7) Coffee Causes Cancer
This is one of those myths that I hear each time and have the look on my face that says ‘really?’ – Mainly because coffee does exactly the opposite of this myth.
Yes, you guess it right! Numerous studies have shown that caffeine in coffee might actually help in protecting a human body against several types of cancers. These might include liver, uterus, prostate, oral or throat cancers.
So, no – moderate amounts of caffeine in a cup of Joe will not pose any cancer-related risks to your health.
8) Coffee Causes Heart-related Diseases
If you are having coffee in moderation, about 3-4 cups a day, you should not have any cardiovascular issues because of it. Although, for those who are relatively more sensitive to caffeine might experience a rise in heart rate, palpitations or blood pressure.
Also, those who have had previous heart-related conditions should consult their doctor to know how much caffeine should be good for them. For a healthy adult, moderate coffee consumption should not cause higher cholesterol, heart rate or any other cardiovascular disease.

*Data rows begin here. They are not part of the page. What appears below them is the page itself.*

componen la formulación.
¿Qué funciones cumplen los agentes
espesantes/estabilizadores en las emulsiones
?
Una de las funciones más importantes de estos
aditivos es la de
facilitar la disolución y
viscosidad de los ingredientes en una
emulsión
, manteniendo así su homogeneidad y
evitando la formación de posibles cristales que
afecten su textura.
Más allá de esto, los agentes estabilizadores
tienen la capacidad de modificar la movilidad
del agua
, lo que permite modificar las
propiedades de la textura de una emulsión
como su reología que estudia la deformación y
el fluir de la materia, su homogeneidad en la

9) Coffee Can Cure a Hangover
Well, if you have had a good, eventful night with your friends and you wake up feeling dizzy and groggy – a cup of coffee might just help you focus for a while, but it won’t really flush out the alcohol effects from your body any sooner.
Usually, people drink coffee after they have consumed alcohol and consider it as a potential cure for their hangover, well, it really isn’t. Your hangover will end when it is supposed to end, a cup of Joe – no matter how coarse or fine – will not help to expedite the process.

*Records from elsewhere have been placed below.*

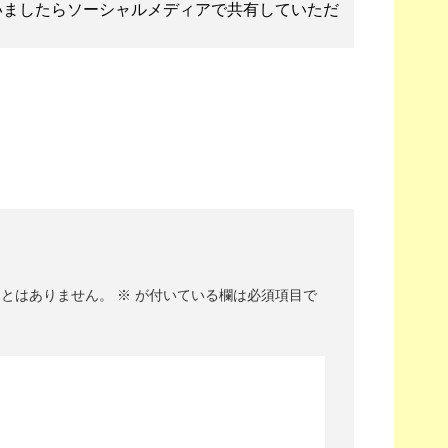
いましたらソーシャルメディアで共有していただ
ことはありません。
※
が付いている欄は必須項目で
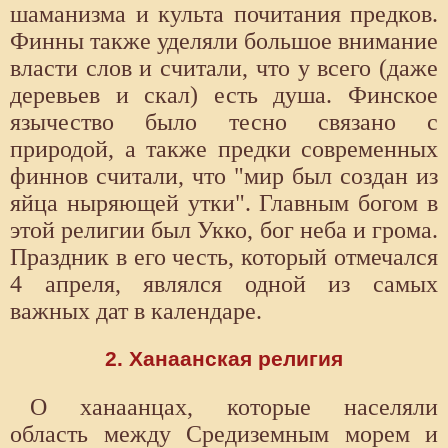
шаманизма и культа почитания предков.
Финны также уделяли большое внимание
власти слов и считали, что у всего (даже
деревьев и скал) есть душа. Финское
язычество было тесно связано с
природой, а также предки современных
финнов считали, что "мир был создан из
яйца ныряющей утки". Главным богом в
этой религии был Укко, бог неба и грома.
Праздник в его честь, который отмечался
4 апреля, являлся одной из самых
важных дат в календаре.
2. Ханаанская религия
О ханаанцах, которые населяли
область между Средиземным морем и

Wrapping Up the Coffee Myths
You do not have to believe all that you have been hearing since years. Whether you are an occasional coffee drinker or a true aficionado, always do your own research whenever you hear or read something that does not have scientific logic or proof.
I did not know about all this until only a few years ago. For a long time, I have sacrificed a lot of my coffee moments only because of believing something that wasn’t true.
Hope you do not go through the same.. Happy caffeinating!